By sharing these think-positive memes, online communities are perpetuating the habit of brushing emotions under the carpet.  They're the digital equivalent of a pat on the head with a "there, there".

One aspect of the way emotional and mental health is framed that I find particularly troubling is the way we refer to people as "brave" when they share just how hard it can be. I understand where this comes from; it can and does take an awful lot of energy and courage to speak up, especially when it's something we're used to hiding. But when we accept that it's brave to talk about it, we accept that it's not brave to not talk about it, and that's damaging. We have enough shit in our heads to be dealing with without adding punishment for our silence. Feeling like we need to be brave to break the cycle in our heads simply adds another hurdle. It needs to be normal, not brave. 

When I had my worst nervous breakdown, I ended up taking myself into A&E to report to the duty psychiatrist. I hadn't been able to help myself up until that point, all sorts of barriers stood in the way such as phoning to make an appointment or actually getting myself out of the flat to go and face the prying eyes in the waiting room. Taking yourself into A&E is an acceptable route and is far more discreet and immediate than just about every other route. And it was the best thing I ever did - I got straight into the heart of the local mental health services; no 16 month waiting list for therapy. They told me I was more ill than I was admitting and it probably saved my life.

When I tell people about this they tell me I was brave. I wasn't; it was survival. 

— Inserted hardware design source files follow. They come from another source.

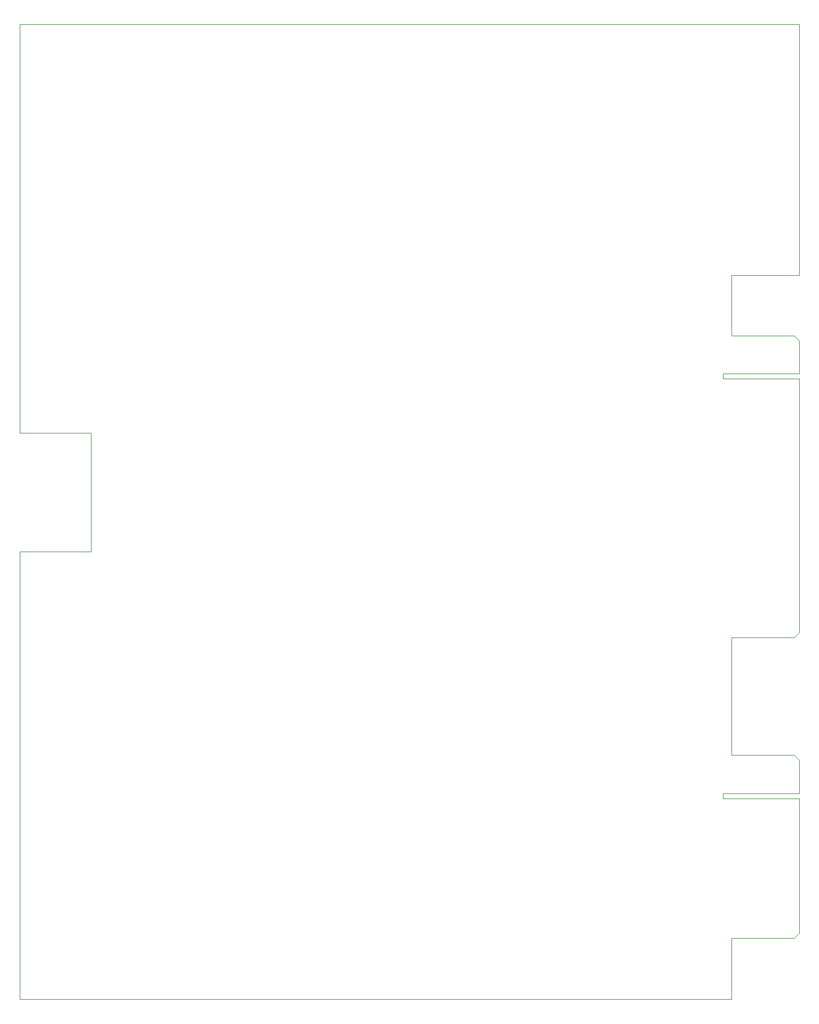
<source format=gm1>
%TF.GenerationSoftware,KiCad,Pcbnew,7.0.9-1.fc37*%
%TF.CreationDate,2023-11-18T16:33:54-05:00*%
%TF.ProjectId,top,746f702e-6b69-4636-9164-5f7063625858,D*%
%TF.SameCoordinates,Original*%
%TF.FileFunction,Profile,NP*%
%FSLAX46Y46*%
G04 Gerber Fmt 4.6, Leading zero omitted, Abs format (unit mm)*
G04 Created by KiCad (PCBNEW 7.0.9-1.fc37) date 2023-11-18 16:33:54*
%MOMM*%
%LPD*%
G01*
G04 APERTURE LIST*
%TA.AperFunction,Profile*%
%ADD10C,0.101600*%
%TD*%
%TA.AperFunction,Profile*%
%ADD11C,0.100000*%
%TD*%
G04 APERTURE END LIST*
D10*
X222885000Y-67290950D02*
X234315000Y-67290950D01*
X234315000Y-68091050D02*
X222885000Y-68091050D01*
X222885000Y-130956050D02*
X234315000Y-130956050D01*
X234315000Y-130155950D02*
X222885000Y-130155950D01*
X222885000Y-68091050D02*
X222885000Y-67290950D01*
X233553000Y-124460000D02*
X224155000Y-124460000D01*
X234315000Y-52578000D02*
X234315000Y-14986000D01*
X233553000Y-61595000D02*
X224155000Y-61595000D01*
D11*
X117475000Y-161036000D02*
X224155000Y-161036000D01*
D10*
X224155000Y-124460000D02*
X224155000Y-106807000D01*
X234315000Y-125222000D02*
X233680000Y-124587000D01*
X224155000Y-151892000D02*
X232791000Y-151892000D01*
X234315000Y-14986000D02*
X224155000Y-14986000D01*
X234315000Y-62357000D02*
X233553000Y-61595000D01*
X117475000Y-76200000D02*
X128143000Y-76200000D01*
X224155000Y-161036000D02*
X224155000Y-151892000D01*
X234315000Y-130155950D02*
X234315000Y-125222000D01*
X234315000Y-106045000D02*
X234315000Y-68091050D01*
X128143000Y-93980000D02*
X117475000Y-93980000D01*
X233553000Y-151892000D02*
X234315000Y-151130000D01*
X117475000Y-161036000D02*
X117475000Y-93980000D01*
X224155000Y-106807000D02*
X233553000Y-106807000D01*
X128143000Y-76200000D02*
X128143000Y-93980000D01*
X117475000Y-76200000D02*
X117475000Y-14986000D01*
X234315000Y-67290950D02*
X234315000Y-62357000D01*
X224155000Y-61595000D02*
X224155000Y-52578000D01*
X222885000Y-130956050D02*
X222885000Y-130155950D01*
X234315000Y-151130000D02*
X234315000Y-130956050D01*
D11*
X224155000Y-14986000D02*
X117475000Y-14986000D01*
D10*
X224155000Y-52578000D02*
X234315000Y-52578000D01*
X232791000Y-151892000D02*
X233553000Y-151892000D01*
X233680000Y-124587000D02*
X233553000Y-124460000D01*
X233553000Y-106807000D02*
X234315000Y-106045000D01*
M02*

</source>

Talking about my depression publicly isn't brave, it's my coping mechanism. I'm aware that it worries some people and others find it difficult to read, but it's not about them, it's about me. For too long I hid my experiences because I didn't want to upset anyone or cause anyone to look too closely; I'd learnt not to talk, that I'd be judged, and in the long run that only did more damage. Would you ask someone with a physical disability to not talk about it or otherwise hide it from you, because it makes you uncomfortable? What sort of person would that make you? 

The reason people may find the truth about depression difficult is because it's not normal enough. It is normal to many, many people, and that's exactly why I won't hide it anymore or be made to feel guilty for imposing my emotions.

When I talk about what's going on in my head, I need to be able to say what needs to be said without judgement or misunderstanding. Empathy is a wonderful thing and helps build support, but sympathy doesn't always sit so well. I need to be able to say that the black dog is descending in the same way someone talks about the onset of a frozen shoulder.

And in my mind, that's what we need to do. Talking about it can be incredibly bloody difficult and we all need support to do it more, not less. I'm not going to judge anyone who chooses not to share because we all make that personal choice and it usually comes from a history of judgement and stigmatisation, and I know all too well how that feels. But if we're going to address mental health properly then we need to change attitudes towards it, and that starts with the language we use.

eta/ once comment I've received privately suggest that being brave and not being brave aren't binary... and I'd tend to agree. Except that's the language we use, and it adds up to why I think the word brave is troubling. Comments I've received elsewhere use this exact language - that they're not brave enough to speak up - and I'd rather hear that it's not their time or not their way, or that they're not ready yet.